News, Editorial
Middle-Market Monitor (new intel from Mirus Capital Advisors)
The Conference Board released data in May stating that its Leading Economic Index increased 0.6% to 95.0 in April, after slipping 0.2% in March. This increase beat out prior expectations of a 0.2% growth for April, and brought the index up to its highest levels since June 2008. Economic activity is expected to slow in Q2 2013 as the effects of higher taxes and government spending cuts kick in, but the economy has continued to show some resilience, especially in the housing and labor markets.
Jobs data maintains its momentum
U.S employers added 175,000 jobs in May, signaling the economic recovery remains on track. The Labor Department stated that the unemployment rate rose slightly to 7.6% from 7.5% in April. It also revised down by 12,000 the payroll gains for the previous two months. The labor market maintained its momentum despite worries about another slowdown as the summer approaches and the effects of government spending cuts start to bite.
Consumer confidence rises to highest levels since early 2008
The Conference Board released a report showing that consumer confidence had climbed to 76.2 in May, the highest level since February 2008. This increase – which was driven by an improving outlook on hiring, rising home prices, and more optimism about business conditions – suggests that consumers may continue to keep boosting economic growth for the remainder of the year.

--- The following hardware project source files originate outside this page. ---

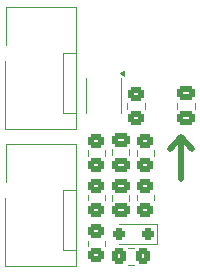
<source format=gto>
G04 #@! TF.GenerationSoftware,KiCad,Pcbnew,9.0.0*
G04 #@! TF.CreationDate,2025-03-15T17:38:31+02:00*
G04 #@! TF.ProjectId,fan_pwm_to_rotor_lock,66616e5f-7077-46d5-9f74-6f5f726f746f,rev?*
G04 #@! TF.SameCoordinates,Original*
G04 #@! TF.FileFunction,Legend,Top*
G04 #@! TF.FilePolarity,Positive*
%FSLAX46Y46*%
G04 Gerber Fmt 4.6, Leading zero omitted, Abs format (unit mm)*
G04 Created by KiCad (PCBNEW 9.0.0) date 2025-03-15 17:38:31*
%MOMM*%
%LPD*%
G01*
G04 APERTURE LIST*
G04 Aperture macros list*
%AMRoundRect*
0 Rectangle with rounded corners*
0 $1 Rounding radius*
0 $2 $3 $4 $5 $6 $7 $8 $9 X,Y pos of 4 corners*
0 Add a 4 corners polygon primitive as box body*
4,1,4,$2,$3,$4,$5,$6,$7,$8,$9,$2,$3,0*
0 Add four circle primitives for the rounded corners*
1,1,$1+$1,$2,$3*
1,1,$1+$1,$4,$5*
1,1,$1+$1,$6,$7*
1,1,$1+$1,$8,$9*
0 Add four rect primitives between the rounded corners*
20,1,$1+$1,$2,$3,$4,$5,0*
20,1,$1+$1,$4,$5,$6,$7,0*
20,1,$1+$1,$6,$7,$8,$9,0*
20,1,$1+$1,$8,$9,$2,$3,0*%
G04 Aperture macros list end*
%ADD10C,0.500000*%
%ADD11C,0.120000*%
%ADD12RoundRect,0.250000X-0.475000X0.337500X-0.475000X-0.337500X0.475000X-0.337500X0.475000X0.337500X0*%
%ADD13RoundRect,0.250000X0.475000X-0.337500X0.475000X0.337500X-0.475000X0.337500X-0.475000X-0.337500X0*%
%ADD14RoundRect,0.250000X0.450000X-0.350000X0.450000X0.350000X-0.450000X0.350000X-0.450000X-0.350000X0*%
%ADD15R,0.300000X1.600000*%
%ADD16C,1.100000*%
%ADD17R,2.030000X1.730000*%
%ADD18O,2.030000X1.730000*%
%ADD19RoundRect,0.250000X0.250000X0.250000X-0.250000X0.250000X-0.250000X-0.250000X0.250000X-0.250000X0*%
%ADD20RoundRect,0.250000X-0.350000X-0.450000X0.350000X-0.450000X0.350000X0.450000X-0.350000X0.450000X0*%
%ADD21RoundRect,0.250000X-0.450000X0.350000X-0.450000X-0.350000X0.450000X-0.350000X0.450000X0.350000X0*%
%ADD22C,0.800000*%
%ADD23C,6.400000*%
G04 APERTURE END LIST*
D10*
X43789600Y-30721300D02*
X43789600Y-27190700D01*
X43789600Y-27190700D02*
X42824400Y-28155900D01*
X43789600Y-27190700D02*
X44754800Y-28155900D01*
D11*
X37949200Y-28216047D02*
X37949200Y-28738553D01*
X39419200Y-28216047D02*
X39419200Y-28738553D01*
X43461000Y-24781253D02*
X43461000Y-24258747D01*
X44931000Y-24781253D02*
X44931000Y-24258747D01*
X39244600Y-24779464D02*
X39244600Y-24325336D01*
X40714600Y-24779464D02*
X40714600Y-24325336D01*
X35717701Y-25147400D02*
X35717701Y-22147400D01*
X38717701Y-25147400D02*
X38717701Y-22147400D01*
X38947701Y-22037400D02*
X38617701Y-21797400D01*
X38947701Y-21557400D01*
X38947701Y-22037400D01*
G36*
X38947701Y-22037400D02*
G01*
X38617701Y-21797400D01*
X38947701Y-21557400D01*
X38947701Y-22037400D01*
G37*
X28921400Y-38078400D02*
X28921400Y-32328400D01*
X28971400Y-27778400D02*
X34921400Y-27778400D01*
X28971400Y-30978400D02*
X28971400Y-27778400D01*
X33811400Y-31648400D02*
X34821400Y-31648400D01*
X33811400Y-36728400D02*
X33811400Y-31648400D01*
X34821400Y-36728400D02*
X33811400Y-36728400D01*
X34921400Y-27778400D02*
X34921400Y-38078400D01*
X34921400Y-38078400D02*
X28921400Y-38078400D01*
X37949200Y-32072947D02*
X37949200Y-32595453D01*
X39419200Y-32072947D02*
X39419200Y-32595453D01*
X35866400Y-36396664D02*
X35866400Y-35942536D01*
X37336400Y-36396664D02*
X37336400Y-35942536D01*
X41761000Y-34506800D02*
X38501000Y-34506800D01*
X41761000Y-36206800D02*
X38501000Y-36206800D01*
X41761000Y-36206800D02*
X41761000Y-34506800D01*
X39320736Y-36552200D02*
X39774864Y-36552200D01*
X39320736Y-38022200D02*
X39774864Y-38022200D01*
X35866400Y-28741864D02*
X35866400Y-28287736D01*
X37336400Y-28741864D02*
X37336400Y-28287736D01*
X40032000Y-28287736D02*
X40032000Y-28741864D01*
X41502000Y-28287736D02*
X41502000Y-28741864D01*
X35866400Y-32545264D02*
X35866400Y-32091136D01*
X37336400Y-32545264D02*
X37336400Y-32091136D01*
X40032000Y-32091136D02*
X40032000Y-32545264D01*
X41502000Y-32091136D02*
X41502000Y-32545264D01*
X28921400Y-26496000D02*
X28921400Y-20746000D01*
X28971400Y-16196000D02*
X34921400Y-16196000D01*
X28971400Y-19396000D02*
X28971400Y-16196000D01*
X33811400Y-20066000D02*
X34821400Y-20066000D01*
X33811400Y-25146000D02*
X33811400Y-20066000D01*
X34821400Y-25146000D02*
X33811400Y-25146000D01*
X34921400Y-16196000D02*
X34921400Y-26496000D01*
X34921400Y-26496000D02*
X28921400Y-26496000D01*
%LPC*%
D12*
X38684200Y-27439800D03*
X38684200Y-29514800D03*
D13*
X44196000Y-25557500D03*
X44196000Y-23482500D03*
D14*
X39979600Y-25552400D03*
X39979600Y-23552400D03*
D15*
X38192702Y-21947400D03*
X37542701Y-21947400D03*
X36892701Y-21947400D03*
X36242700Y-21947400D03*
X36242700Y-25347400D03*
X36892701Y-25347400D03*
X37542701Y-25347400D03*
X38192702Y-25347400D03*
D16*
X29361400Y-31648400D03*
D17*
X31521400Y-36728400D03*
D18*
X31521400Y-34188400D03*
X31521400Y-31648400D03*
X31521400Y-29108400D03*
D12*
X38684200Y-31296700D03*
X38684200Y-33371700D03*
D14*
X36601400Y-37169600D03*
X36601400Y-35169600D03*
D19*
X41000999Y-35356800D03*
X38501001Y-35356800D03*
D20*
X38547800Y-37287200D03*
X40547800Y-37287200D03*
D14*
X36601400Y-29514800D03*
X36601400Y-27514800D03*
D21*
X40767000Y-27514800D03*
X40767000Y-29514800D03*
D14*
X36601400Y-33318200D03*
X36601400Y-31318200D03*
D21*
X40767000Y-31318200D03*
X40767000Y-33318200D03*
D22*
X39662400Y-19253200D03*
X40365344Y-17556144D03*
X40365344Y-20950256D03*
X42062400Y-16853200D03*
D23*
X42062400Y-19253200D03*
D22*
X42062400Y-21653200D03*
X43759456Y-17556144D03*
X43759456Y-20950256D03*
X44462400Y-19253200D03*
D16*
X29361400Y-20066000D03*
D17*
X31521400Y-25146000D03*
D18*
X31521400Y-22606000D03*
X31521400Y-20066000D03*
X31521400Y-17526000D03*
%LPD*%
M02*

</source>
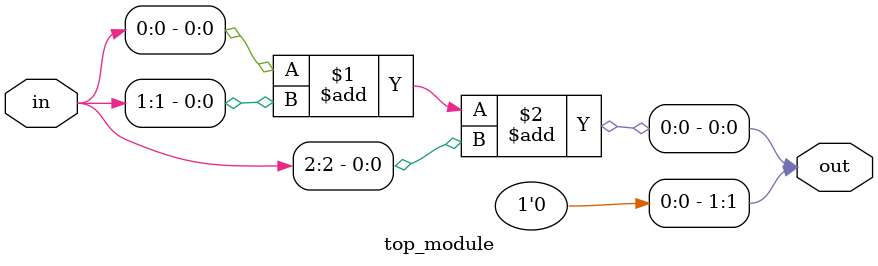
<source format=sv>
module top_module (
  input [2:0] in,
  output [1:0] out
);
  
  assign out[0] = in[0] + in[1] + in[2];
  assign out[1] = (in[0] + in[1] + in[2]) >> 1;
  
endmodule

</source>
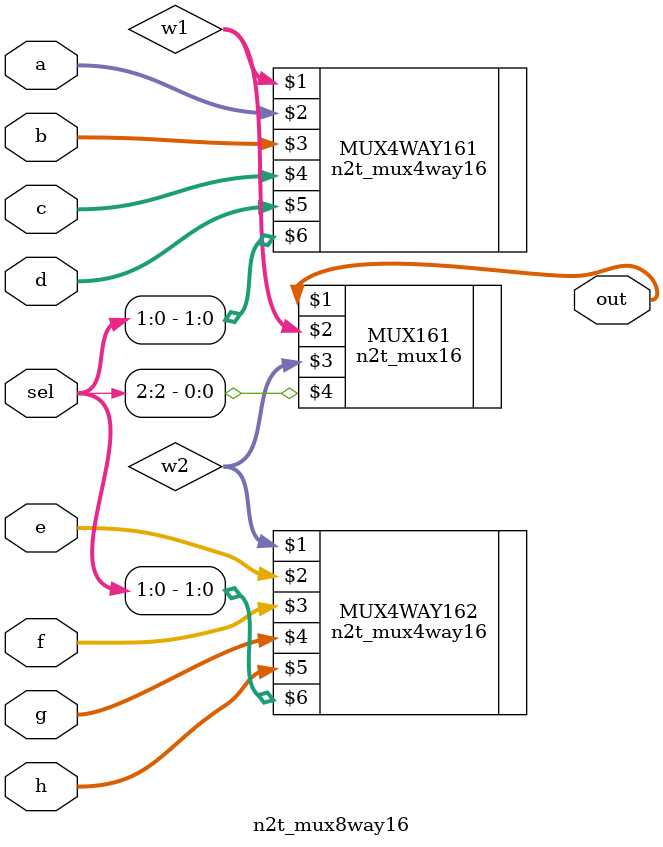
<source format=v>
`timescale 1ns / 1ps


module n2t_mux8way16(out, a, b, c, d, e, f, g, h, sel);
    output [15:0] out;
    input  [15:0] a, b, c, d, e, f, g, h;
    input  [2:0] sel;
    
    wire [15:0] w1, w2;
    
    n2t_mux4way16 MUX4WAY161(w1, a, b, c, d, sel[1:0]);
    n2t_mux4way16 MUX4WAY162(w2, e, f, g, h, sel[1:0]);
    
    n2t_mux16 MUX161(out, w1, w2, sel[2]);
    
endmodule

</source>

Home prices accelerate by most in seven years
Recently released Case-Shiller housing price index data indicated that housing prices in March 2013 increased 10.9% year-over-year, beating out prior expectations of a 10.2% growth and representing the largest increase since April 2006. The housing market turned a corner in 2012, driven by tightening inventory levels and historically low mortgage rates, and is expected to continue its recovery in 2013.
Durable goods orders show resilience, but U.S. factory output falls for the third straight month
In late May, the Commerce Department stated that orders for durable U.S. manufactured goods rose by 3.3% in April, beating out prior expectations of a 1.5% increase. The data shows that the U.S. economy has continued to hold up despite harsh fiscal austerity measures enacted earlier in the year. However, additional data released earlier in June showed that U.S. factory output in May fell for the third straight month, and represented the worst month since the end of recession, as weakness overseas overwhelmed a still-shaky manufacturing recovery at home. As such, Stephen Stanley, an economist at Pierpoint Securities, warns that “while [the durable goods orders data] was definitely better than expected, [one should] not mistake this for rip-roaring strength.”